Assignment>
Reproduce all the data, character for character.

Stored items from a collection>
══════

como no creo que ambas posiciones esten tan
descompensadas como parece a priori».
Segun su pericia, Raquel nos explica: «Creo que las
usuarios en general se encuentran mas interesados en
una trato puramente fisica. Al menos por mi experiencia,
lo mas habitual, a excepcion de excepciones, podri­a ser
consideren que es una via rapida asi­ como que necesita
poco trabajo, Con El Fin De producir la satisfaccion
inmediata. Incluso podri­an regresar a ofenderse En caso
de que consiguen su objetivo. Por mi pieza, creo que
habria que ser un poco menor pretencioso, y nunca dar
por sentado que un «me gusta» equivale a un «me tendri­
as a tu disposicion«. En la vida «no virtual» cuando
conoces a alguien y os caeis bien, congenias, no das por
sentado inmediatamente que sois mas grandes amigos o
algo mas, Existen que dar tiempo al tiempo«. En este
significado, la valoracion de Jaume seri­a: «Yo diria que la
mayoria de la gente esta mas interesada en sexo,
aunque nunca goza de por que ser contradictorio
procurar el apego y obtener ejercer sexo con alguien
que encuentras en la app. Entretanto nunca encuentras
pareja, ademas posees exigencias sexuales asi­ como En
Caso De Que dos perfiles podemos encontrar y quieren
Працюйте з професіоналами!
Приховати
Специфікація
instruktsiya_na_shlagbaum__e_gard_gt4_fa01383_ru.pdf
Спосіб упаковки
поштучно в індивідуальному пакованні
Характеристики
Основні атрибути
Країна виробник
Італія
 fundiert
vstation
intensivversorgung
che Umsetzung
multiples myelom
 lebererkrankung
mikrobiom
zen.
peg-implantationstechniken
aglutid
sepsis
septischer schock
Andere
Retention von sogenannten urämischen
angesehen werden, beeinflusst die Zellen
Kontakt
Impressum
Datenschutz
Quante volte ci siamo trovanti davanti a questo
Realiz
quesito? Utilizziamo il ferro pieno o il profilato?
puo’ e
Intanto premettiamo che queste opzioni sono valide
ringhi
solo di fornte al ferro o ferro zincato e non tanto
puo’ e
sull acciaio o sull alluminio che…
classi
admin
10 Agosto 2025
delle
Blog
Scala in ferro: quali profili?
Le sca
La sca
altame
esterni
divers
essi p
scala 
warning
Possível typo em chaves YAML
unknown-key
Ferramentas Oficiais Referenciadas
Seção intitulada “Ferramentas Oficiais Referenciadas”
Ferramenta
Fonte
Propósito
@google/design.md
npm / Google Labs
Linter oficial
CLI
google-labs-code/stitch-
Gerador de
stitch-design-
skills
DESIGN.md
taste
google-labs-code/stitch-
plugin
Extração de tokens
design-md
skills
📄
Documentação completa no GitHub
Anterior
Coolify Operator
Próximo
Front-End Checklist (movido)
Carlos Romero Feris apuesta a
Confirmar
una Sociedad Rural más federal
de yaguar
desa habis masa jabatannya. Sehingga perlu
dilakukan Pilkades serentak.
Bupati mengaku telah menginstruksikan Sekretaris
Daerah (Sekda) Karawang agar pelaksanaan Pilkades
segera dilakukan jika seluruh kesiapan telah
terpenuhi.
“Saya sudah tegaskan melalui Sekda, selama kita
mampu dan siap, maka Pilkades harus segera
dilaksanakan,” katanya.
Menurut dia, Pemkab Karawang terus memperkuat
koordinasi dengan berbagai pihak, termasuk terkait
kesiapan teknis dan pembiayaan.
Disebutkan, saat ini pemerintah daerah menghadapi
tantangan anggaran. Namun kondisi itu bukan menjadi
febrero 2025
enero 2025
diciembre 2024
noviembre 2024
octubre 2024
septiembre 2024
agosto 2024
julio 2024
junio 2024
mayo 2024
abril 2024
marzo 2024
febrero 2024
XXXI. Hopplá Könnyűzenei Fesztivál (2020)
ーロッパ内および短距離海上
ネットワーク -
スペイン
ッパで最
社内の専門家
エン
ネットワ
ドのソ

══════

Result>
como no creo que ambas posiciones esten tan
descompensadas como parece a priori».
Segun su pericia, Raquel nos explica: «Creo que las
usuarios en general se encuentran mas interesados en
una trato puramente fisica. Al menos por mi experiencia,
lo mas habitual, a excepcion de excepciones, podri­a ser
consideren que es una via rapida asi­ como que necesita
poco trabajo, Con El Fin De producir la satisfaccion
inmediata. Incluso podri­an regresar a ofenderse En caso
de que consiguen su objetivo. Por mi pieza, creo que
habria que ser un poco menor pretencioso, y nunca dar
por sentado que un «me gusta» equivale a un «me tendri­
as a tu disposicion«. En la vida «no virtual» cuando
conoces a alguien y os caeis bien, congenias, no das por
sentado inmediatamente que sois mas grandes amigos o
algo mas, Existen que dar tiempo al tiempo«. En este
significado, la valoracion de Jaume seri­a: «Yo diria que la
mayoria de la gente esta mas interesada en sexo,
aunque nunca goza de por que ser contradictorio
procurar el apego y obtener ejercer sexo con alguien
que encuentras en la app. Entretanto nunca encuentras
pareja, ademas posees exigencias sexuales asi­ como En
Caso De Que dos perfiles podemos encontrar y quieren
Працюйте з професіоналами!
Приховати
Специфікація
instruktsiya_na_shlagbaum__e_gard_gt4_fa01383_ru.pdf
Спосіб упаковки
поштучно в індивідуальному пакованні
Характеристики
Основні атрибути
Країна виробник
Італія
 fundiert
vstation
intensivversorgung
che Umsetzung
multiples myelom
 lebererkrankung
mikrobiom
zen.
peg-implantationstechniken
aglutid
sepsis
septischer schock
Andere
Retention von sogenannten urämischen
angesehen werden, beeinflusst die Zellen
Kontakt
Impressum
Datenschutz
Quante volte ci siamo trovanti davanti a questo
Realiz
quesito? Utilizziamo il ferro pieno o il profilato?
puo’ e
Intanto premettiamo che queste opzioni sono valide
ringhi
solo di fornte al ferro o ferro zincato e non tanto
puo’ e
sull acciaio o sull alluminio che…
classi
admin
10 Agosto 2025
delle
Blog
Scala in ferro: quali profili?
Le sca
La sca
altame
esterni
divers
essi p
scala 
warning
Possível typo em chaves YAML
unknown-key
Ferramentas Oficiais Referenciadas
Seção intitulada “Ferramentas Oficiais Referenciadas”
Ferramenta
Fonte
Propósito
@google/design.md
npm / Google Labs
Linter oficial
CLI
google-labs-code/stitch-
Gerador de
stitch-design-
skills
DESIGN.md
taste
google-labs-code/stitch-
plugin
Extração de tokens
design-md
skills
📄
Documentação completa no GitHub
Anterior
Coolify Operator
Próximo
Front-End Checklist (movido)
Carlos Romero Feris apuesta a
Confirmar
una Sociedad Rural más federal
de yaguar
desa habis masa jabatannya. Sehingga perlu
dilakukan Pilkades serentak.
Bupati mengaku telah menginstruksikan Sekretaris
Daerah (Sekda) Karawang agar pelaksanaan Pilkades
segera dilakukan jika seluruh kesiapan telah
terpenuhi.
“Saya sudah tegaskan melalui Sekda, selama kita
mampu dan siap, maka Pilkades harus segera
dilaksanakan,” katanya.
Menurut dia, Pemkab Karawang terus memperkuat
koordinasi dengan berbagai pihak, termasuk terkait
kesiapan teknis dan pembiayaan.
Disebutkan, saat ini pemerintah daerah menghadapi
tantangan anggaran. Namun kondisi itu bukan menjadi
febrero 2025
enero 2025
diciembre 2024
noviembre 2024
octubre 2024
septiembre 2024
agosto 2024
julio 2024
junio 2024
mayo 2024
abril 2024
marzo 2024
febrero 2024
XXXI. Hopplá Könnyűzenei Fesztivál (2020)
ーロッパ内および短距離海上
ネットワーク -
スペイン
ッパで最
社内の専門家
エン
ネットワ
ドのソ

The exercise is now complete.